Capt. Brett Crozier, then-commanding officer of the aircraft carrier USS Theodore Roosevelt, addresses the crew Jan. 17, 2020. (U.S. Navy photo by Mass Communication Specialist Seaman Alexander Williams)
April 03, 2020

The U.S. Navy relieved Cpt. Brett Crozier of his duties as commander of the USS Theodore Roosevelt on Thursday, and new videos show the crew cheering his name as he departed.

The crew was chanting “Captain Crozier” as Crozier departed the ship, stopping for a moment to turn and wave back at the crew.

In one video, a crew member is overheard saying, “Now that’s how you send off one of the greatest captains you’ve ever had.”

 

Crozier had written a letter to the Navy on Tuesday pleading for help in isolating his crew amid a coronavirus outbreak board the aircraft carrier. The letter was leaked to the media, and on Thursday, the Navy relieved him, citing “lost confidence in his ability to lead.”

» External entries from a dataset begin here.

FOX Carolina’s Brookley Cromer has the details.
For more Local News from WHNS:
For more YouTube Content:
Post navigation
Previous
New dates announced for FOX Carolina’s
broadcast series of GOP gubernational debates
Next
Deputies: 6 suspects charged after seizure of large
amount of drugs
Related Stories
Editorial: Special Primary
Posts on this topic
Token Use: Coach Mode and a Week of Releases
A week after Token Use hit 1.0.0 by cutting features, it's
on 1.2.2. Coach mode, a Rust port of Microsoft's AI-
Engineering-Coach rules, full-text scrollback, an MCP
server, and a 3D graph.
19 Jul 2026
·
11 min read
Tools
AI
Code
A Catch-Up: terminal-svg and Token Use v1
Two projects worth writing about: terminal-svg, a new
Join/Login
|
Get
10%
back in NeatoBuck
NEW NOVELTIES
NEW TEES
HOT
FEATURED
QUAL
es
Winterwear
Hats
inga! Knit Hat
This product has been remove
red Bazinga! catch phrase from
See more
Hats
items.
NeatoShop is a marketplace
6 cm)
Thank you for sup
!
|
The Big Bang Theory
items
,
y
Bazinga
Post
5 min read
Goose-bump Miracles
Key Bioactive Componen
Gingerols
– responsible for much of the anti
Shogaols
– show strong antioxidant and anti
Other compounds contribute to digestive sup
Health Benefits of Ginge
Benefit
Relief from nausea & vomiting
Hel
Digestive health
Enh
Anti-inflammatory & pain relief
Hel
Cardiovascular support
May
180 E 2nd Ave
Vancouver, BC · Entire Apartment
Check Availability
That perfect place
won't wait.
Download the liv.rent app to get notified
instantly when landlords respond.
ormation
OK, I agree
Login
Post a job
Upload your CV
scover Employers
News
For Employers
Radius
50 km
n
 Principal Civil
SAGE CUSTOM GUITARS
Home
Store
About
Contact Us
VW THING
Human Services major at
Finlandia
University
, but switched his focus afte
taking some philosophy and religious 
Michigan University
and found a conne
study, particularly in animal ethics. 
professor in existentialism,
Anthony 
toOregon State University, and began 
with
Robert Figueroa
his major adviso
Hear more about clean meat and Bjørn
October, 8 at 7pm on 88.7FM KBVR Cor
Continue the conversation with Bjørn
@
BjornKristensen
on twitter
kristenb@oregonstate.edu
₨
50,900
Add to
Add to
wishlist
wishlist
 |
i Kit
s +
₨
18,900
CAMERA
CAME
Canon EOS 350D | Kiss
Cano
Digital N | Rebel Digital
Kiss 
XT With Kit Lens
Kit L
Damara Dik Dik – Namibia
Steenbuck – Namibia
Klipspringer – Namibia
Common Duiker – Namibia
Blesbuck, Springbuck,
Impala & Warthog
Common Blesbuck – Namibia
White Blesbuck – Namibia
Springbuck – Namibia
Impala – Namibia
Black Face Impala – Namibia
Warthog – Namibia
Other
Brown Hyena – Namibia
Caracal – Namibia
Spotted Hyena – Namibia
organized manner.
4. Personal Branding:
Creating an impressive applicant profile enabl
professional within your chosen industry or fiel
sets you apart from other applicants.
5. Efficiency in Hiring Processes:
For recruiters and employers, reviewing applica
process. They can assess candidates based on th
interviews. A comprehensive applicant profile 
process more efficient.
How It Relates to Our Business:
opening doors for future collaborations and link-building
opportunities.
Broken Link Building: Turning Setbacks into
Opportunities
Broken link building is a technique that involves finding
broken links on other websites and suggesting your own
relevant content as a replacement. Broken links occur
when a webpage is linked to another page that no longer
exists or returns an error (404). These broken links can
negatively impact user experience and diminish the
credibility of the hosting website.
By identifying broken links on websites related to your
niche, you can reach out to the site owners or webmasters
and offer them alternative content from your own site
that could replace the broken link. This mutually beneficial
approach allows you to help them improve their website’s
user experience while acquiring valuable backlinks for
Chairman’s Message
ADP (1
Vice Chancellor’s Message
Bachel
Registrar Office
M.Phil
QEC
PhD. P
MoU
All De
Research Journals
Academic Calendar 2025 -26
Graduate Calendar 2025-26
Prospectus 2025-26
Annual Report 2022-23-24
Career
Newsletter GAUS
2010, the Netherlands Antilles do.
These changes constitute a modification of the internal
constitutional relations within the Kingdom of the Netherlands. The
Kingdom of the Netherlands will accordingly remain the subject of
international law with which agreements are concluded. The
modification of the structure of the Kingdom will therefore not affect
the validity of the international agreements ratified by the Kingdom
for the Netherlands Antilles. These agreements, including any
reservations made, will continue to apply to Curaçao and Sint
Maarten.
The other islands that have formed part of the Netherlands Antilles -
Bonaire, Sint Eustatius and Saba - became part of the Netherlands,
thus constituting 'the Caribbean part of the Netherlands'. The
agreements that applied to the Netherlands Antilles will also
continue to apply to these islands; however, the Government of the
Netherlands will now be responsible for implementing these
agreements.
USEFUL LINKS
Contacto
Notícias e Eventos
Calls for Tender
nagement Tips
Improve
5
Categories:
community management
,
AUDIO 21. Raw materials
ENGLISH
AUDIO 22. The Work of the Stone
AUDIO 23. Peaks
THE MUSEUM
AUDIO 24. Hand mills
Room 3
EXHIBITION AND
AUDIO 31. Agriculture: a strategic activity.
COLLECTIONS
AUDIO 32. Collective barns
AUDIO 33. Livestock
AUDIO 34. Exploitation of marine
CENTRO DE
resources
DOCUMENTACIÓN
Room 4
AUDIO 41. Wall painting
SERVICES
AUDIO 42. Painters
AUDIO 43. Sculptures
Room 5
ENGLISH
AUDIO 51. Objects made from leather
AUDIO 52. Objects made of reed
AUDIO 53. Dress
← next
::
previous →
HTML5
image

Nearly 100 of almost 5,000 crew members aboard the carrier had tested positive for coronavirus, sending the entire warship into lockdown at sea.

Crozier’s four-page letter had urged superiors to grant him permission to dock the carrier at a port in Guam and quarantine the crew on land.

“This will require a political solution but it is the right thing to do,” Crozier wrote in the letter, which was reported by San Francisco Chronicle on Tuesday. “We are not at war. Sailors do not need to die. If we do not act now, we are failing to properly take care of our most trusted asset — our Sailors.”

Crozer noted that offboarding was essential to prevent the spread of the virus because social distancing aboard the carrier isn’t feasible.

“Due to a warship’s inherent limitations of space, we are not doing this,” Crozier wrote. “The spread of the disease is ongoing and accelerating.”

“Removing the majority of personnel from a deployed U.S. nuclear aircraft carrier and isolating them for two weeks may seem like an extraordinary measure. … This is a necessary risk,” Crozier wrote. “Keeping over 4,000 young men and women on board the TR is an unnecessary risk and breaks faith with those Sailors entrusted to our care.”

Guam’s Gov. Lou Leon Guerrero said on Wednesday that she would allow the sailors to be quarantined in vacant hotels on land if they did not have coronavirus.

Modly said on Wednesday afternoon that 1,000 crew members were already evacuated from the ship, and a total of 2,700 were expected to be removed over the next few days, according to CNN.